C’est un texte potentiellement explosif pour la majorité présidentielle. Le 9 mars arrive sur la table du Conseil des ministres le projet de réforme du code du Travail porté par Myriam El Khomri. Majoration des heures supplémentaires, plafonnement des indemnités prud’homales, référendums en entreprise, licenciement économique : les principales mesures vont dans le sens d’un assouplissement des règles qui régissent le marché du Travail. De quoi durablement diviser (une nouvelle fois) la gauche, et recourir (peut-être) au 49.3 pour faire passer la mesure. Comme un remake de la loi Macron.
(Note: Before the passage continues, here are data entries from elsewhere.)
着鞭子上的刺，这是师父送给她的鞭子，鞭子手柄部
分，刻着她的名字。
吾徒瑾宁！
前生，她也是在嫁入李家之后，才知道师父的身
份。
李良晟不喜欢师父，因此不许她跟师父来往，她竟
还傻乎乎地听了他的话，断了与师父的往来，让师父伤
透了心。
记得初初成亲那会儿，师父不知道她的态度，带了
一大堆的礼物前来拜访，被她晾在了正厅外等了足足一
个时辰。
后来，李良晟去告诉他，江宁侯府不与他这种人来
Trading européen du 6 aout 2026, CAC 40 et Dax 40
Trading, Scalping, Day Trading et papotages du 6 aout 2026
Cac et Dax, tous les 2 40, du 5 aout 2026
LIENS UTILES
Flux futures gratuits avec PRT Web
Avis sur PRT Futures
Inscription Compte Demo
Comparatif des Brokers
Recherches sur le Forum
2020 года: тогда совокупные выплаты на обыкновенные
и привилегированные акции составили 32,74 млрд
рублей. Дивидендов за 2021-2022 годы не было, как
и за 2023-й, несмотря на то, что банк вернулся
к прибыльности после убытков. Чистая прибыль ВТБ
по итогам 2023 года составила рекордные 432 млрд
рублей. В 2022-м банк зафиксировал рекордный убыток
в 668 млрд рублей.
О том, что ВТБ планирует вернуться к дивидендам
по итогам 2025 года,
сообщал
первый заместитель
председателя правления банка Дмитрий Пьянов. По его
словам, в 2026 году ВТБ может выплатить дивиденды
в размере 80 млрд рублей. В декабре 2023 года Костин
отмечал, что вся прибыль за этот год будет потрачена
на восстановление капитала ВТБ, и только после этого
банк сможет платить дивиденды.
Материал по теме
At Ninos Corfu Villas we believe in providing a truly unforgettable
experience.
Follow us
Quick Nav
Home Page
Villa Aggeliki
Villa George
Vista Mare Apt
Les frondeurs aux abois. Dès l’annonce des différents points du projet de loi, les frondeurs socialistes sont montés au créneau pour dire tout le mal qu’ils en pensaient. « C’est un contresens historique », critique le député de la Nièvre Christian Paul dans Libération pour qui « les annonces du ministère du Travail (…) s’apparentent à un véritable supplice chinois ». A Europe 1, le député des Français de l’étranger Pouria Amirshahi enfonce le clou : « ce projet est une forfaiture. En tout point. Et évidemment, il ne règlera rien en matière de chômage. Au contraire même ». Au Figaro, le député de Paris Pascal Cherki ironise : « la bande-annonce n’est pas attirante et ne me laisse pas présager une appréciation favorable du film ».
Que dit le PS ? Du côté du parti socialiste, l’emballement pour le projet de loi semble aussi très limité. Sur RMC/BFM, Jean-Christophe Cambadélis a affirmé qu’il aurait « du mal à voter » la réforme « dans l’état ». « Ce texte-là pour l’instant ne montre pas son équilibre entre une flexibilité et une sécurité »., explique le premier secrétaire du PS . « On ne peut pas flexibiliser le droit du travail s’il n’y a pas la sécurité ». Le MJS (Mouvement des Jeunes Socialistes), "inquiet des premières annonces sur la réforme du code du Travail, appelle de son côté le gouvernement à revoir sa copie dans un communiqué.
Le recours au 49.3 ? Le patron du PS dit attendre les discussions parlementaires mais c’était sans compter la petite phrase de la ministre du Travail dans les Echos. « Nous prendrons nos responsabilités », déclare Myriam El Khomri qui n’exclut donc pas de recourir au 49-3 pour faire passer sa réforme. « Le débat va être très nourri, car il y a un changement de philosophie important. Je le redis : nous voulons faire avancer le pays par le dialogue social, garantir davantage des droits réels et rendre les entreprises plus compétitives », explique-t-elle.
Si le gouvernement venait à passer en force sur ce texte avec le 49.3, la comparaison avec la loi Macron serait alors d’autant plus pertinente. Un recours potentiel qui met en tout cas vent debout les frondeurs. Pouria Armishahi y voit « la confirmation d’un gouvernement faible. D’une faiblesse rarement vue dans la Vème République » tandis que Christian Paul s’interroge : « Quid de la démocratie parlementaire ? »
La droite plutôt favorable. Outre le 49.3, la position de la droite sur la loi El Khomri ressemble fort à celle adoptée sur la loi Macron. « La loi El Khomri va dans le bon sens », a ainsi commenté Jean-François Copé dans Les Echos. Une formule reprise à l’identique par Yves Nicolin, le secrétaire national des Républicains en charge des PME-TPE dans un communiqué. « Je me réjouis que le gouvernement ait enfin décidé d’écouter les entreprises et de reprendre certaines propositions que nous faisons depuis plusieurs mois ».
Au groupe Les Républicains à l’Assemblée nationale, on confie : « ce qui est tout à fait possible, c’est que l’on soutienne certaines propositions et pas d’autres », en citant notamment l’assouplissement des 35 heures. Mais le possible recours au 49.3 met au moins d’accord la droite et les fondeurs sur un point. « C’est quelque chose de terrible, on s’opposera à la forme, c’est un aveu de faiblesse terrible du gouvernement », explique-t-on.